### [Problem details]
Quote the text read from all of the records below, line for line. Leave the pictures out of your answer.

### [Information provided]
--- START ---
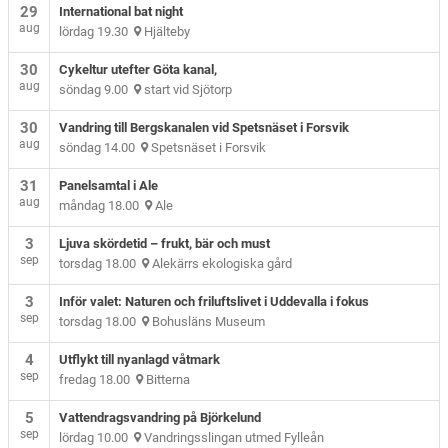
29
International bat night
aug
lördag 19.30
Hjälteby
30
Cykeltur utefter Göta kanal,
aug
söndag 9.00
start vid Sjötorp
30
Vandring till Bergskanalen vid Spetsnäset i Forsvik
aug
söndag 14.00
Spetsnäset i Forsvik
31
Panelsamtal i Ale
aug
måndag 18.00
Ale
3
Ljuva skördetid – frukt, bär och must
sep
torsdag 18.00
Alekärrs ekologiska gård
3
Inför valet: Naturen och friluftslivet i Uddevalla i fokus
sep
torsdag 18.00
Bohusläns Museum
4
Utflykt till nyanlagd våtmark
sep
fredag 18.00
Bitterna
5
Vattendragsvandring på Björkelund
sep
lördag 10.00
Vandringsslingan utmed Fylleån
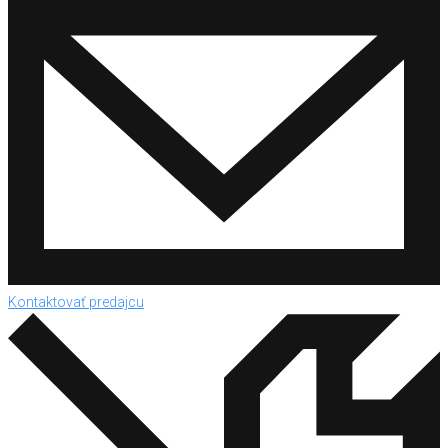
Kontaktovať predajcu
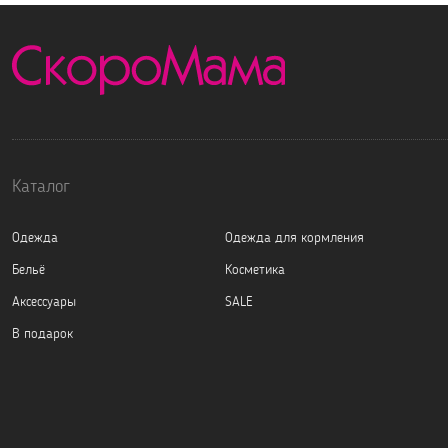
Каталог
Одежда
Одежда для кормления
Бельё
Косметика
Аксессуары
SALE
В подарок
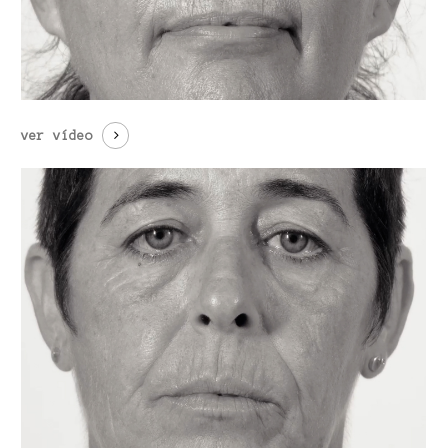
ver vídeo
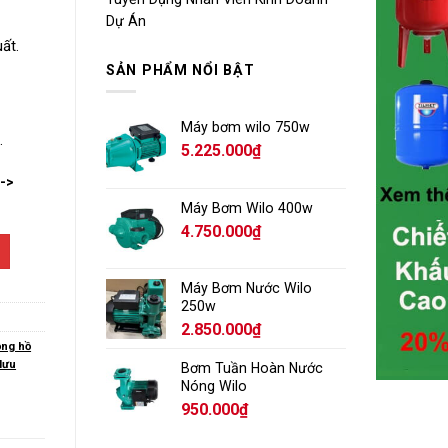
Dự Án
ất.
SẢN PHẨM NỔI BẬT
Máy bơm wilo 750w
.
5.225.000
₫
-->
Máy Bơm Wilo 400w
4.750.000
₫
Máy Bơm Nước Wilo
250w
2.850.000
₫
ng hồ
lưu
Bơm Tuần Hoàn Nước
Nóng Wilo
950.000
₫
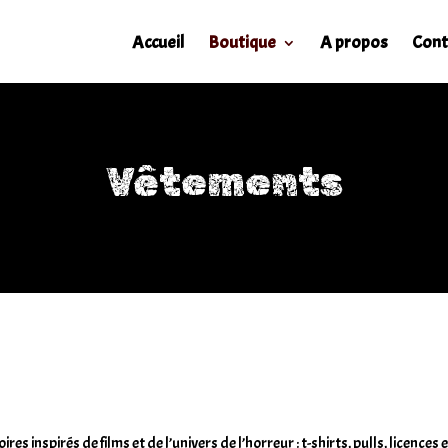
Accueil
Boutique
A propos
Cont
Vêtements
es inspirés de films et de l’univers de l’horreur : t-shirts, pulls, licenc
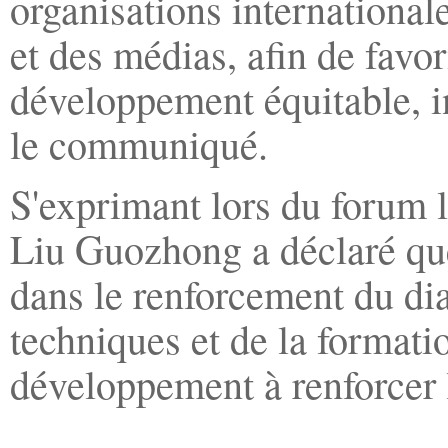
organisations internationale
et des médias, afin de fav
développement équitable, in
le communiqué.
S'exprimant lors du forum l
Liu Guozhong a déclaré qu
dans le renforcement du di
techniques et de la formatio
développement à renforcer l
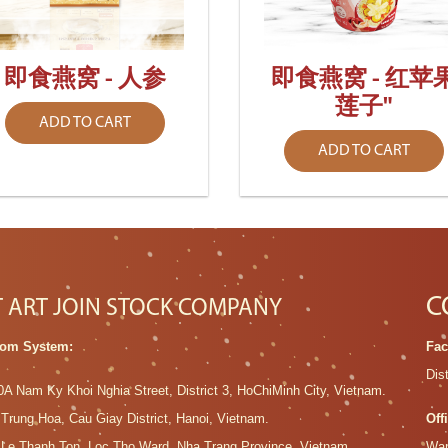
即食燕窝 - 人参
即食燕窝 - 红苹
莲子"
ADD TO CART
ADD TO CART
C
T ART JOIN STOCK COMPANY
om System:
Fac
Dis
0A Nam Ky Khoi Nghia Street, District 3, HoChiMinh City, Vietnam.
 Trung Hoa, Cau Giay District, Hanoi, Vietnam.
Off
 Le Thanh Ton, Loc Tho Ward, Nha Trang Province, Vietnam.
War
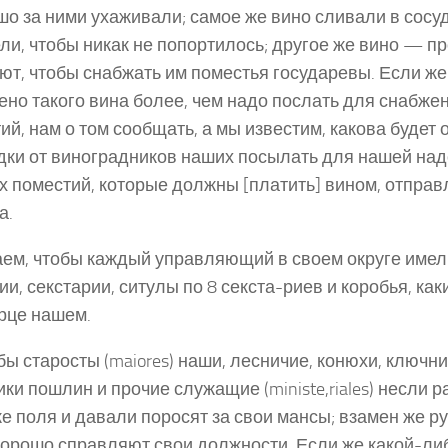
шо за ними ухаживали; самое же вино сливали в сосу
ли, чтобы никак не попортилось; другое же вино — п
ют, чтобы снабжать им поместья государевы. Если же
ено такого вина более, чем надо послать для снабже
ий, нам о том сообщать, а мы известим, какова будет 
дки от виноградников наших посылать для нашей на
х поместий, которые должны [платить] вином, отправ
а.
ем, чтобы каждый управляющий в своем округе имел
и, секстарии, ситулы по 8 секста-риев и коробья, ка
рце нашем.
бы старосты (maiores) наши, лесничие, конюхи, ключни
ки пошлин и прочие служащие (ministe,riales) несли р
е поля и давали поросят за свои мансы; взамен же р
хорошо справляют свои должности. Если же какой-ли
--- END ---
### [Exercise answer]
29
International bat night
aug
lördag 19.30
Hjälteby
30
Cykeltur utefter Göta kanal,
aug
söndag 9.00
start vid Sjötorp
30
Vandring till Bergskanalen vid Spetsnäset i Forsvik
aug
söndag 14.00
Spetsnäset i Forsvik
31
Panelsamtal i Ale
aug
måndag 18.00
Ale
3
Ljuva skördetid – frukt, bär och must
sep
torsdag 18.00
Alekärrs ekologiska gård
3
Inför valet: Naturen och friluftslivet i Uddevalla i fokus
sep
torsdag 18.00
Bohusläns Museum
4
Utflykt till nyanlagd våtmark
sep
fredag 18.00
Bitterna
5
Vattendragsvandring på Björkelund
sep
lördag 10.00
Vandringsslingan utmed Fylleån
Kontaktovať predajcu
Каталог
Одежда
Одежда для кормления
Бельё
Косметика
Аксессуары
SALE
В подарок
ver vídeo
Dự Án
ất.
SẢN PHẨM NỔI BẬT
Máy bơm wilo 750w
.
5.225.000
₫
-->
Máy Bơm Wilo 400w
4.750.000
₫
Máy Bơm Nước Wilo
250w
2.850.000
₫
ng hồ
lưu
Bơm Tuần Hoàn Nước
Nóng Wilo
950.000
₫
Accueil
Boutique
A propos
Cont
Vêtements
es inspirés de films et de l’univers de l’horreur : t-shirts, pulls, licenc
organisations internationale
et des médias, afin de fav
développement équitable, in
le communiqué.
S'exprimant lors du forum l
Liu Guozhong a déclaré qu
dans le renforcement du di
techniques et de la formatio
développement à renforcer l
即食燕窝 - 人参
即食燕窝 - 红苹
莲子"
ADD TO CART
ADD TO CART
C
T ART JOIN STOCK COMPANY
om System:
Fac
Dis
0A Nam Ky Khoi Nghia Street, District 3, HoChiMinh City, Vietnam.
 Trung Hoa, Cau Giay District, Hanoi, Vietnam.
Off
 Le Thanh Ton, Loc Tho Ward, Nha Trang Province, Vietnam.
War
шо за ними ухаживали; самое же вино сливали в сосу
ли, чтобы никак не попортилось; другое же вино — п
ют, чтобы снабжать им поместья государевы. Если же
ено такого вина более, чем надо послать для снабже
ий, нам о том сообщать, а мы известим, какова будет 
дки от виноградников наших посылать для нашей на
х поместий, которые должны [платить] вином, отправ
а.
ем, чтобы каждый управляющий в своем округе имел
и, секстарии, ситулы по 8 секста-риев и коробья, ка
рце нашем.
бы старосты (maiores) наши, лесничие, конюхи, ключни
ки пошлин и прочие служащие (ministe,riales) несли р
е поля и давали поросят за свои мансы; взамен же р
хорошо справляют свои должности. Если же какой-ли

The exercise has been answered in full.